Ticino, 10 maggio 2019

"Con l'onda verde fino a 29 minuti in meno per percorrere il piano di Magadino"

In un comunicato trasmesso ai media il Fronte Automobilisti (FAT) esorta i cittadini ad approvare la cosidetta "onda verde" votata dal Gran Consiglio su cui i ticinesi si esprimeranno il prossimo 19 maggio. Secondo il FAT la misura permetterà agli automobilisit che attraversano il piano di Magadino di risparmiare da 14 fino a 29 minuti negli orari di punta e aumenterà la sicurezza del tracciato.

Di seguito il comunicato integrale :

Non cadiamo nel tranello di chi odia gli automobilisti, votiamo SÌ alla fluidificazione del traffico! Il prossimo 19 maggio saremo chiamati al voto per il referendum legato alla mobilità sul Piano di Magadino. Il Fronte Automobilisti Ticino (FAT) sostiene il progetto cantonale (votato dal Gran Consiglio) che prevede di smantellare le attuali rotonde tra Contone e Quartino per fluidificare il traffico che in questi ultimi anni ha raggiunto il livello di saturazione.

L’aumento del numero dei veicoli in transito dal 1995 a oggi nel comparto infatti è aumentato del 20%, come pure gli insediamenti rendendo così le attuali rotonde, presenti sul tracciato a partire dal 1997, ormai superate poiché inadeguate nel rispondere alle attuali esigenze della viabilità.
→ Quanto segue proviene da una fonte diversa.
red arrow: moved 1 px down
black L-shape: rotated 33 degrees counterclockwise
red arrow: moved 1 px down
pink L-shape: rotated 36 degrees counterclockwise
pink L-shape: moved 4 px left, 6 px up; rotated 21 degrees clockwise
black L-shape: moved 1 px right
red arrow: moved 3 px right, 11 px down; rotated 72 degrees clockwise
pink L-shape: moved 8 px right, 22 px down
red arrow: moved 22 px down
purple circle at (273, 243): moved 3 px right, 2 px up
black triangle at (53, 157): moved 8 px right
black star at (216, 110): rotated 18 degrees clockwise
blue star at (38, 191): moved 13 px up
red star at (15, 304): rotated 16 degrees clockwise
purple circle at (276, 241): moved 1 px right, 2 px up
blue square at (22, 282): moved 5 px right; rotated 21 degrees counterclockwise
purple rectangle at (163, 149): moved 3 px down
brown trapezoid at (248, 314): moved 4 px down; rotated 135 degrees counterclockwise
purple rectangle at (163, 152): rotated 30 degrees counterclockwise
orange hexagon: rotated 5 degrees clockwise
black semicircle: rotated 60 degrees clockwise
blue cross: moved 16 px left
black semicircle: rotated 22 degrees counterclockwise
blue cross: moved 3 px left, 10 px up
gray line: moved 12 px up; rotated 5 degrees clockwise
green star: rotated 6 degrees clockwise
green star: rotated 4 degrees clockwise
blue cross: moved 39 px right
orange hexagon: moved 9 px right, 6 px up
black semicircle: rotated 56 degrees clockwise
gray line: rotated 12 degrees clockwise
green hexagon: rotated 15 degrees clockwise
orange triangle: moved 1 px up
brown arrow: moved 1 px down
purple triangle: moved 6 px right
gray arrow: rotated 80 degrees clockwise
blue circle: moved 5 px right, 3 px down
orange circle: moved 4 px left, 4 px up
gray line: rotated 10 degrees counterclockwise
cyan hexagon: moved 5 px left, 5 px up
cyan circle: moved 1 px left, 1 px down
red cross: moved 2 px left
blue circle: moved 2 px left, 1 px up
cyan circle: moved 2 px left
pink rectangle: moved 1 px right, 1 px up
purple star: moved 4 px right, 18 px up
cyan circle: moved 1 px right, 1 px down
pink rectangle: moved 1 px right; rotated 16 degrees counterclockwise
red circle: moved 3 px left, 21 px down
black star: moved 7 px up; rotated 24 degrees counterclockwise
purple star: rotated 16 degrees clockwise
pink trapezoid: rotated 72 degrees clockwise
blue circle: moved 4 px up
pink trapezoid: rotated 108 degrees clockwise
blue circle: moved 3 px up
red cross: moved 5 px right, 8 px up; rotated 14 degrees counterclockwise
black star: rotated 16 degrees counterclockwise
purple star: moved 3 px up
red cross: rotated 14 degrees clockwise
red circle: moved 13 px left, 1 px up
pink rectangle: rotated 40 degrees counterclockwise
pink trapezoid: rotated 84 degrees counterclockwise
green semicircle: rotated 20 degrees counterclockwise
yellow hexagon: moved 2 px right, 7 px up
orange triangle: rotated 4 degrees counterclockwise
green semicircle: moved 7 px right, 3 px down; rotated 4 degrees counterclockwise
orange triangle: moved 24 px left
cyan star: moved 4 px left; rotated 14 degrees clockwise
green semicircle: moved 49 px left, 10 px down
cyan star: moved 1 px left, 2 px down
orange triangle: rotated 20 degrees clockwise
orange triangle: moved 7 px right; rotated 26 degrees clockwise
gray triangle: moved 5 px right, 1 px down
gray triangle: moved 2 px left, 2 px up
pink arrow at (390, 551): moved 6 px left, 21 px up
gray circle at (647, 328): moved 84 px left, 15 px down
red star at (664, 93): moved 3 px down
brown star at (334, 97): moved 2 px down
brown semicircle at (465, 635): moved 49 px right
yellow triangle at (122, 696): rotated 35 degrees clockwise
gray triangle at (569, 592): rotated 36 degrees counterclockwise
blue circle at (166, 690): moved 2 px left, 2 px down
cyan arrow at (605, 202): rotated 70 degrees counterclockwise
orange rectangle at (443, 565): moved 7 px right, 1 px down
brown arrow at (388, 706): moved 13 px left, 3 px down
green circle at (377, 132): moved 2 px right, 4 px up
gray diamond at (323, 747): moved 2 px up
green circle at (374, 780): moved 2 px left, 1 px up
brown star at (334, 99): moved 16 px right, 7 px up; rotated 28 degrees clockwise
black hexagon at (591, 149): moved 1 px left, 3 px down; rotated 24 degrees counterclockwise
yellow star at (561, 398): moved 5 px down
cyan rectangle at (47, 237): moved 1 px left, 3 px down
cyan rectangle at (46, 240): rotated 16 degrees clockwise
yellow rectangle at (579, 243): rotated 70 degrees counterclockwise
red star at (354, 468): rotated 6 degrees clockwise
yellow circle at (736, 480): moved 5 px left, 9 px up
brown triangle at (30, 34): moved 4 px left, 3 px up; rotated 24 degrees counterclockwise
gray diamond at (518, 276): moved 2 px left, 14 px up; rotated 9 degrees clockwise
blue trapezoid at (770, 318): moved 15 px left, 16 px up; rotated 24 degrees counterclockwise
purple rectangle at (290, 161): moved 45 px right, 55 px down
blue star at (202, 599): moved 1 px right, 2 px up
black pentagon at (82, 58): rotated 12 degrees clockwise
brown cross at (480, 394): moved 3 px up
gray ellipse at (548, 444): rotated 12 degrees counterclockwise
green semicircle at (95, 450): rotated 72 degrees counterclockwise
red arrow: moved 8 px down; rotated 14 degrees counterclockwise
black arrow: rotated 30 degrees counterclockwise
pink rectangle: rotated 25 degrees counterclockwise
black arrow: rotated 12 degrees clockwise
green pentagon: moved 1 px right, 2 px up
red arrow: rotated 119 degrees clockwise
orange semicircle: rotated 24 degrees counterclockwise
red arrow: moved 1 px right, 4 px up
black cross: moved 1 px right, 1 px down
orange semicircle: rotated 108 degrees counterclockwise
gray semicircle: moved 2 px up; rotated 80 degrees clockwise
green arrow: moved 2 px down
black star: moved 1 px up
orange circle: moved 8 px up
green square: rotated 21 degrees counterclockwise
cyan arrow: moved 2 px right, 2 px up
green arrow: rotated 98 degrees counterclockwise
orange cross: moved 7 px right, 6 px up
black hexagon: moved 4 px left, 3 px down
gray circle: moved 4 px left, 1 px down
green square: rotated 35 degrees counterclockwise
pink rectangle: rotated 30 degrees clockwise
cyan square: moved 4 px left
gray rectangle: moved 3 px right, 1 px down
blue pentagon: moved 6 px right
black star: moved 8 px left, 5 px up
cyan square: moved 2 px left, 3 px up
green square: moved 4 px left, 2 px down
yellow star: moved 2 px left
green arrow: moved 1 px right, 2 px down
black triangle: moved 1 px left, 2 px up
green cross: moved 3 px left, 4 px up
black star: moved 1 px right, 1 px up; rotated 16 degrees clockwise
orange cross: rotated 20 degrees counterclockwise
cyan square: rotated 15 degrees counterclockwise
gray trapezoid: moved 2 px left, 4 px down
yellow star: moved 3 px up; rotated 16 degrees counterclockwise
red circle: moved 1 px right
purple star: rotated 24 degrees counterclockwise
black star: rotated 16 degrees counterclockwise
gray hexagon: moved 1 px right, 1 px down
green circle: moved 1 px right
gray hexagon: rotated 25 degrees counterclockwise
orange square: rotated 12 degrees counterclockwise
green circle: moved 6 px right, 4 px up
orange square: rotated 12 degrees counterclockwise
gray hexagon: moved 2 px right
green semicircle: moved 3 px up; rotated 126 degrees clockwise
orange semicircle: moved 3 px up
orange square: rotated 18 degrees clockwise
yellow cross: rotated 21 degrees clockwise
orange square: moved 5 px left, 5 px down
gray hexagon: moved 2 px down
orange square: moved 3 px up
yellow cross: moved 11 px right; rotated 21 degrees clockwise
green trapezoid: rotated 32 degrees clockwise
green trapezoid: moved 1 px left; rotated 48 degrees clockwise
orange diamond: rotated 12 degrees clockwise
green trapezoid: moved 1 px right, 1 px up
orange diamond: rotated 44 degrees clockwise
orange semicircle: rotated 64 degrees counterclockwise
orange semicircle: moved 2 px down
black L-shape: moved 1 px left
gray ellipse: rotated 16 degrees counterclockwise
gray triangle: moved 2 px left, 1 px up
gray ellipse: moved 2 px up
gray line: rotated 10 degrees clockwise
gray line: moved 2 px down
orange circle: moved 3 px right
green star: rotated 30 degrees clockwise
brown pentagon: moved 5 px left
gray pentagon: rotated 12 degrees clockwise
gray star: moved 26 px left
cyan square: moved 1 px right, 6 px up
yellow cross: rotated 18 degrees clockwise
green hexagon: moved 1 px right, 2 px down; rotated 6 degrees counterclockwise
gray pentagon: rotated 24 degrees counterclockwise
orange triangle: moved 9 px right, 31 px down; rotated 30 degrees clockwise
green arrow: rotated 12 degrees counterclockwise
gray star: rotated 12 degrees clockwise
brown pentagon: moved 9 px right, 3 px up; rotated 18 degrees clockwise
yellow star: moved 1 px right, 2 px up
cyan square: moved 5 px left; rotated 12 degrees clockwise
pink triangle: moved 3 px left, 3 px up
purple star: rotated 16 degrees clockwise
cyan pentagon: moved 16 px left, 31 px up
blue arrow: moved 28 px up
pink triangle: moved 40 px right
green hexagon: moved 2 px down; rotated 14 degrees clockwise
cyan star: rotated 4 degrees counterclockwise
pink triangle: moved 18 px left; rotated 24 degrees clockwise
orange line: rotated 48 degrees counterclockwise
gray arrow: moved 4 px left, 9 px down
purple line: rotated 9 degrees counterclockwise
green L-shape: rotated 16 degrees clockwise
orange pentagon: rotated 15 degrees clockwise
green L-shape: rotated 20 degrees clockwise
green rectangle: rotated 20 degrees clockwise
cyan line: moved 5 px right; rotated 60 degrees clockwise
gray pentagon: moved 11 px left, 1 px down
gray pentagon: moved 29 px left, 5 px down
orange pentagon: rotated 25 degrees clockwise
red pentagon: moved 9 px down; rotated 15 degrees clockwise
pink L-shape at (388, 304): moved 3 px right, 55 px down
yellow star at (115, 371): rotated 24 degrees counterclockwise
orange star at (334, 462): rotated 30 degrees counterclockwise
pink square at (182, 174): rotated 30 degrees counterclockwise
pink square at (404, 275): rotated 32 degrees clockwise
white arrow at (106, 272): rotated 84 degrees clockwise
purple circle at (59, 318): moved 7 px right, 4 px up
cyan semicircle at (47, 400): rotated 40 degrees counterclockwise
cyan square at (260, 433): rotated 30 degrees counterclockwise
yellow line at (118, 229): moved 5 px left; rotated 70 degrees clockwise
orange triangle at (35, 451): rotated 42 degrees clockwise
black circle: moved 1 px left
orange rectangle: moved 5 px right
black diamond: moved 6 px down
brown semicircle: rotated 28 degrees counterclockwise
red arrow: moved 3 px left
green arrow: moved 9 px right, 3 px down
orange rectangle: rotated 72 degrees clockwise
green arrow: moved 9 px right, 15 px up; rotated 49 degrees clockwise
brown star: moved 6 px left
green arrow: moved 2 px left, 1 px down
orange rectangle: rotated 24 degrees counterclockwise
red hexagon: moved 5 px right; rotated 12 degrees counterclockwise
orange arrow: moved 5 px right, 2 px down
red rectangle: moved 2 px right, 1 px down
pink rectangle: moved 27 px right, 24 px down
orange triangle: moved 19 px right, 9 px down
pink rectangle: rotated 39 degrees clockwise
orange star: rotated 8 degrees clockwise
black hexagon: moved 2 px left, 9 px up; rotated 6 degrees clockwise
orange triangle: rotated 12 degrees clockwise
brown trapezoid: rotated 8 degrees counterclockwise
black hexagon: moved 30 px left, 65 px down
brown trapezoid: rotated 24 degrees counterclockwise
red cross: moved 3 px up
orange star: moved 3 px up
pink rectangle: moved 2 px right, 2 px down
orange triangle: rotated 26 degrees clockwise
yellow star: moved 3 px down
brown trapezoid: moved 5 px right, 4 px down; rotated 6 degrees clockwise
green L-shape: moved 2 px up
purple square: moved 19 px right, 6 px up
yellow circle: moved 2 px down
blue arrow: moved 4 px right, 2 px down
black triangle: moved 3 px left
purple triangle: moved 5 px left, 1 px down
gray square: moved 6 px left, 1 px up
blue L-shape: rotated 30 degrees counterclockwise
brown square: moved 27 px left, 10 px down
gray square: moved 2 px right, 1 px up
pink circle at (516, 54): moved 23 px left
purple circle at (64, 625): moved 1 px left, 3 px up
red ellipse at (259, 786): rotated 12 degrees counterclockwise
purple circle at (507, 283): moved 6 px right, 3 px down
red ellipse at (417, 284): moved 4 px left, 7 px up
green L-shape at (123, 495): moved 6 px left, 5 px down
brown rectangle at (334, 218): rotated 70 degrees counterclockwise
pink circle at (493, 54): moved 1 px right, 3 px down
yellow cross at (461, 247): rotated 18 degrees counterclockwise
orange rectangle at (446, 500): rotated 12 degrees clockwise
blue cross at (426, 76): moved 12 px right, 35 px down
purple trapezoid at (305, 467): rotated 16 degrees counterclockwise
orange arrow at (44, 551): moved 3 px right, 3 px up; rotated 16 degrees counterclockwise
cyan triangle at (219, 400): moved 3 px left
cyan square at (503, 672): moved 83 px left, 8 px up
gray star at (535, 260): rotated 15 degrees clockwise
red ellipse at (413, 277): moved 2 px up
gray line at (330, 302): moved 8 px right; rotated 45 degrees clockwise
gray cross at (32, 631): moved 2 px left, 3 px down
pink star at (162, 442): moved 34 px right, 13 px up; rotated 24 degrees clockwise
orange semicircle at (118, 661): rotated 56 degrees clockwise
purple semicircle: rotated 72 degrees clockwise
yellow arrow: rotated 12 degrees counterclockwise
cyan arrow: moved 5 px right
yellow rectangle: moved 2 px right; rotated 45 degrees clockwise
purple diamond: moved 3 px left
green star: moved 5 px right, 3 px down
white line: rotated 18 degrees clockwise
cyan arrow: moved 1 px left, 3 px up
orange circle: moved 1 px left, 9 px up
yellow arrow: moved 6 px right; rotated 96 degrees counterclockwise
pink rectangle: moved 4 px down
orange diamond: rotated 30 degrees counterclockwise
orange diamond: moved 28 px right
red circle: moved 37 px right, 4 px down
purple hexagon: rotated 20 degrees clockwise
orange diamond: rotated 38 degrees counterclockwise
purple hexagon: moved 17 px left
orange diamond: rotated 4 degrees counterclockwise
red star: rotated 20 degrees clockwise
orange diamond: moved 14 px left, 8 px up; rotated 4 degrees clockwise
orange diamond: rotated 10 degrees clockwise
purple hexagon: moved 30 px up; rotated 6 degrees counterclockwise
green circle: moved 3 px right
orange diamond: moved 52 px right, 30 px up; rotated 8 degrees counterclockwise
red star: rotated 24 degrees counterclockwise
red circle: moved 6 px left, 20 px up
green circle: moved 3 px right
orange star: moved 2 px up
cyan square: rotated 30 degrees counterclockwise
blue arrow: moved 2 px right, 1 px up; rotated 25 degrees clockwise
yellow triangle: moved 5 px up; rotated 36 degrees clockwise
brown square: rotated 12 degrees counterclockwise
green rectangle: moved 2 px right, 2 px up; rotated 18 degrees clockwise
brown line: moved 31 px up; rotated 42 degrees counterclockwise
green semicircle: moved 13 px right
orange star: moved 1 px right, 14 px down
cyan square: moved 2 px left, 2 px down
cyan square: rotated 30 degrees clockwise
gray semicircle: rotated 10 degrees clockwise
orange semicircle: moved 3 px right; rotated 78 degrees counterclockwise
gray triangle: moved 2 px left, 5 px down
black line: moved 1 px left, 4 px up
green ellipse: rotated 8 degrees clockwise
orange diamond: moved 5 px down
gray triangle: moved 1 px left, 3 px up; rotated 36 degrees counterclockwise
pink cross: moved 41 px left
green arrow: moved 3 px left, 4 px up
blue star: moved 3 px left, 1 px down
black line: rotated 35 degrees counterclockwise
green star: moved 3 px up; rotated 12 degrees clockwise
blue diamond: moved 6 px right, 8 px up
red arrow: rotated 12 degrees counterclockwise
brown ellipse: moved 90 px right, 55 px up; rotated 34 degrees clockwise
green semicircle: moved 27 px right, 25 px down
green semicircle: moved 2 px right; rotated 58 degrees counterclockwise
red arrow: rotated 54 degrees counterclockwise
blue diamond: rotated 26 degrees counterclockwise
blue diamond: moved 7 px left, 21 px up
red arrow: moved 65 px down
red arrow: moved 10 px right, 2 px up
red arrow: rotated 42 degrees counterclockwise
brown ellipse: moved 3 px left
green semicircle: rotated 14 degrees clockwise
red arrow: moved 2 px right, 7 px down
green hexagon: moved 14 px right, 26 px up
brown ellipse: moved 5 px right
L’obiettivo è dunque quello di sostituire le attuali rotatorie con impianti semaforici centralizzati e intelligenti che garantiranno un’onda verde sul tracciato principale e permetteranno di gestire al meglio tutti i flussi di traffico. Insomma è necessario agire sulla regolazione del flusso per garantire una circolazione stabile, sicura e flessibile, in tempi brevi e con un investimento molto contenuto. Grazie a queste misure di fluidificazione, la cosiddetta onda verde che verrà a crearsi, consentirà di ridurre i tempi di percorrenza sull’asse Bellinzona-Locarno negli orari di punta da 29 a 14 minuti, risparmiando 11 giorni lavorativi per persona l’anno.

Un’ottima notizia per tutti gli automobilisti ticinesi che vanno e vengono dal Locarnese. Non possiamo più aspettare, bisogna agire subito con gli interventi mirati previsti dal Cantone, anche perché il futuro collegamento veloce A2-A13 nelle più rosee delle aspettative non sarà realizzato prima del 2030/35 e non possiamo permetterci di restare fermi a guardare per altri 10-15 anni. Basta ai lunghi serpentoni di auto sul Piano di Magadino, basta ai fanalini rossi, sì all’onda verde che ridurrà i tempi di percorrenza e garantirà più sicurezza per tutti. Il fatto che a capeggiare il gruppo dei referendisti sia uno dei rappresentanti dell’ATA (associazione che vedrebbe di buon occhio la scomparsa di ogni automobile dal suolo ticinese) è emblematico, non cadiamo nel tranello dei tassatori e repressori degli automobilisti! Il prossimo 19 maggio dunque votiamo sì alla fluidificazione del traffico!